• SELECTED TEXT:

Igor Čerina (born 10 October 1988) is a Croatian professional footballer who plays as a centre back or defensive midfielder for Dugopolje in Druga HNL.

Career

Youth
Igor went through all stages of Hajduk Split youth system, before starting his senior career with NK Solin.

Croatia & Macedonia

With more than 150 caps with NK Solin, and the Croatian Second Football League title with NK Dugopolje, Igor was signed by top flight Macedonian club FK Rabotnicki. After a short spell with FK Rabotnicki, Igor is coming back as a captain to NK Solin for one more season.

Singapore
Through a recommendation of former Tampines Rovers coach Nenad Baćina Igor is making a move to Hougang United, where he soon obtains captaincy. Igor will then lead the team to club's best S-League position in history. After two successful years with Hougang United Igor was offered a contract with AFC Cup contender Balestier Khalsa, where he spent one year and was picked for S-League team of the season.

• SOURCE MATERIAL:
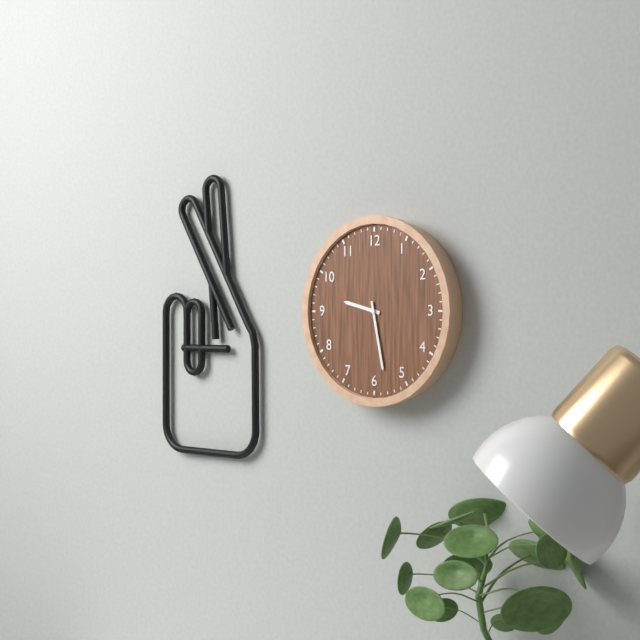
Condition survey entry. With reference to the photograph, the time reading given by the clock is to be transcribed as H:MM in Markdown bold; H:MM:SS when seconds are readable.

• DIRECTIONS:
**A)** In the Igor Čerina biography, through which club's youth system did Igor go before starting his senior career?
**B)** Write a continuation of the Igor Čerina biography, picking up after its final sentence.

• EXPECTED RESPONSES:
**A)** Hajduk Split

**B)**
Malaysia
In January 2016, Igor was signed by Malaysia Premier League club Sabah FA. Igor had a great first season in Sabah, scoring 10 goals in the process. Subsequently, he was given captaincy for the 2017/2018 campaign. In June 2017, Igor sustained an injury that would keep him out for a couple of months. Towards the end of the season, club's structure has changed. Due to club's new administration inherited financial problems and debt towards their captain, at end of 2018 season without solution at sight, Igor decides to terminate his contract where the club has to compensate for the damage.

Return to Croatia
After unpleasant treatment and contract breakup with Sabah FA, Igor decided to go back home. He was instantly offered a contract at his home club Dugopolje where he has a contract until the end of 2018/2019 season.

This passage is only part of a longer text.